Suppose the train has a mass of 1 million kg and that it rolls on a frictionless track. Suppose the train is initially standing still next to a platform. The bowler bowls the ball such that an observer on the platform sees the ball having a velocity of 10 m/s. The train is now moving backwards at a velocity of 10-5 m/s thanks to Newton's third law. The total energy (in the platform frame) of the train+ball system has changed from zero joules to 50.00005 joules.

Now suppose the train is moving at 100 m/s just before the bowler bowls the ball. The energy of the train+ball system prior to bowling the ball is ½*(1e6 kg + 1 kg)*(100 m/s)2 or 5.000005 GJ. (The energy of the ball itself is just 5000 J in the platform frame). The bowler now applies that same 50.00005 joules of energy needed to make the ball move 10 m/s faster than the train. The energy of the ball is not 5050 joules. It's 6050 joules.

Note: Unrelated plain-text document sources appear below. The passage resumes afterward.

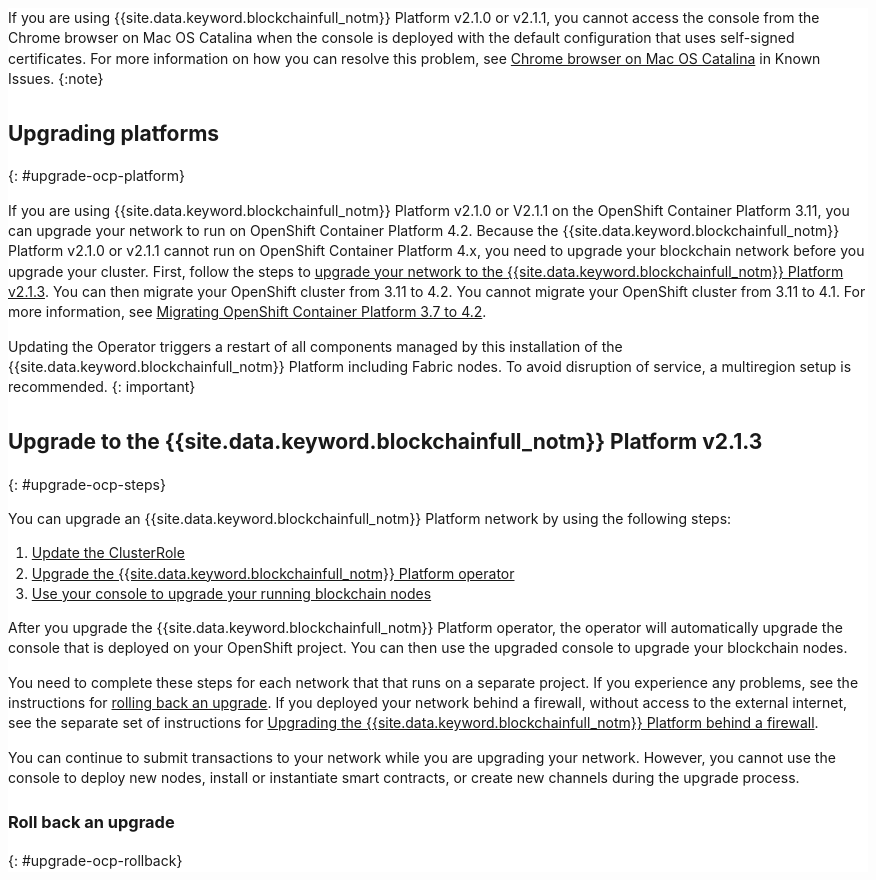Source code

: If you are using {{site.data.keyword.blockchainfull_notm}} Platform v2.1.0 or v2.1.1, you cannot access the console from the Chrome browser on Mac OS Catalina when the console is deployed with the default configuration that uses self-signed certificates. For more information on how you can resolve this problem, see [Chrome browser on Mac OS Catalina](/docs/blockchain-sw-25?topic=blockchain-sw-25-sw-known-issues#sw-known-issues-catalina) in Known Issues.
{:note}

## Upgrading platforms
{: #upgrade-ocp-platform}

If you are using {{site.data.keyword.blockchainfull_notm}} Platform v2.1.0 or V2.1.1 on the OpenShift Container Platform 3.11, you can upgrade your network to run on OpenShift Container Platform 4.2. Because the {{site.data.keyword.blockchainfull_notm}} Platform v2.1.0 or v2.1.1 cannot run on OpenShift Container Platform 4.x, you need to upgrade your blockchain network before you upgrade your cluster. First, follow the steps to [upgrade your network to the {{site.data.keyword.blockchainfull_notm}} Platform v2.1.3](#upgrade-ocp-steps). You can then migrate your OpenShift cluster from 3.11 to 4.2. You cannot migrate your OpenShift cluster from 3.11 to 4.1. For more information, see [Migrating OpenShift Container Platform 3.7 to 4.2](https://docs.openshift.com/container-platform/4.2/migration/migrating_3_4/planning-migration-3-to-4.html).

Updating the Operator triggers a restart of all components managed by this installation of the {{site.data.keyword.blockchainfull_notm}} Platform including Fabric nodes. To avoid disruption of service, a multiregion setup is recommended.
{: important}

## Upgrade to the {{site.data.keyword.blockchainfull_notm}} Platform v2.1.3
{: #upgrade-ocp-steps}

You can upgrade an {{site.data.keyword.blockchainfull_notm}} Platform network by using the following steps:

1. [Update the ClusterRole](#upgrade-ocp-clusterrole)
2. [Upgrade the {{site.data.keyword.blockchainfull_notm}} Platform operator](#upgrade-ocp-operator)
3. [Use your console to upgrade your running blockchain nodes](#upgrade-ocp-nodes)

After you upgrade the {{site.data.keyword.blockchainfull_notm}} Platform operator, the operator will automatically upgrade the console that is deployed on your OpenShift project. You can then use the upgraded console to upgrade your blockchain nodes.

You need to complete these steps for each network that that runs on a separate project. If you experience any problems, see the instructions for [rolling back an upgrade](#upgrade-ocp-rollback). If you deployed your network behind a firewall, without access to the external internet, see the separate set of instructions for [Upgrading the {{site.data.keyword.blockchainfull_notm}} Platform behind a firewall](#upgrade-ocp-firewall).

You can continue to submit transactions to your network while you are upgrading your network. However, you cannot use the console to deploy new nodes, install or instantiate smart contracts, or create new channels during the upgrade process.

### Roll back an upgrade
{: #upgrade-ocp-rollback}
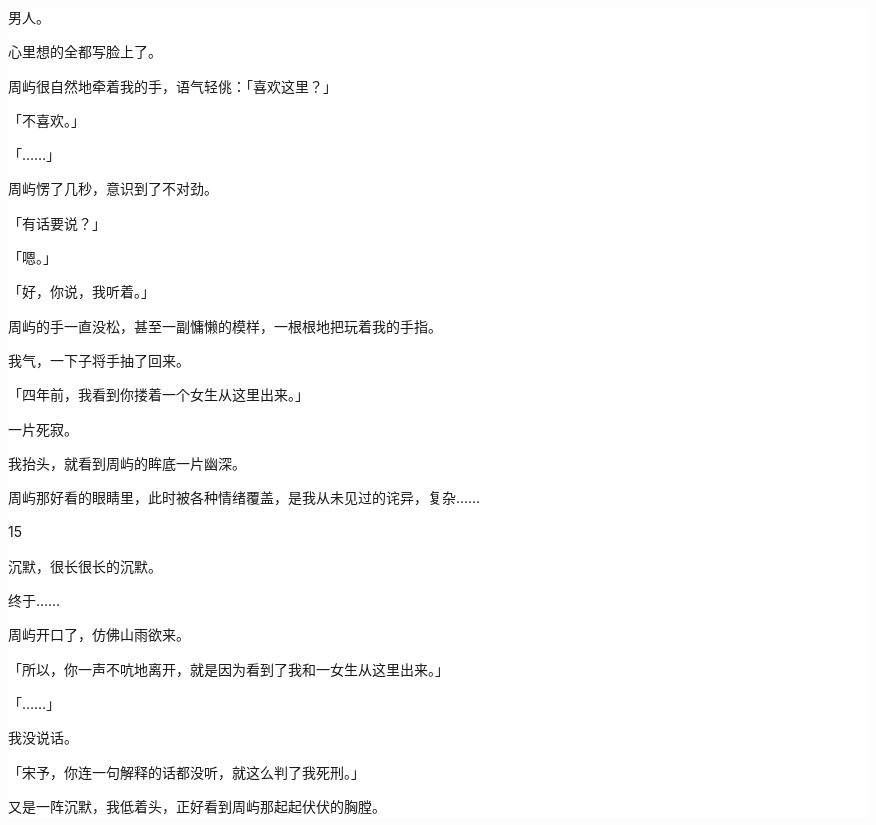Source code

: 
男人。


心里想的全都写脸上了。


周屿很自然地牵着我的手，语气轻佻：「喜欢这里？」


「不喜欢。」


「……」


周屿愣了几秒，意识到了不对劲。


「有话要说？」


「嗯。」


「好，你说，我听着。」


周屿的手一直没松，甚至一副慵懒的模样，一根根地把玩着我的手指。


我气，一下子将手抽了回来。


「四年前，我看到你搂着一个女生从这里出来。」


一片死寂。


我抬头，就看到周屿的眸底一片幽深。


周屿那好看的眼睛里，此时被各种情绪覆盖，是我从未见过的诧异，复杂……


15


沉默，很长很长的沉默。


终于……


周屿开口了，仿佛山雨欲来。


「所以，你一声不吭地离开，就是因为看到了我和一女生从这里出来。」


「……」


我没说话。


「宋予，你连一句解释的话都没听，就这么判了我死刑。」


又是一阵沉默，我低着头，正好看到周屿那起起伏伏的胸膛。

So where did that extra 1000 joules come from? It came from the train. The train's kinetic energy prior to bowling the ball was 5 GJ. After bowling, it's ½*(1e6 kg)*(100 m/s - 10-5 m/s)2 or 4.999999 GJ. The net change in energy of the train+ball system is 50.00005 joules. No matter which inertial frame you choose to use, the kinetic energy of the train+ball system increases by 50.00005 joules as a result of the bowler bowling the ball.

14. Apr 21, 2014

### D H

Staff Emeritus
Aside: There's a similar effect in orbital mechanics, the Oberth effect. You get the biggest bang for your buck if you fire your jets at periapsis (closest approach).

15. Apr 21, 2014

### sophiecentaur

That neatly nails the problem I think. Total energy is the same.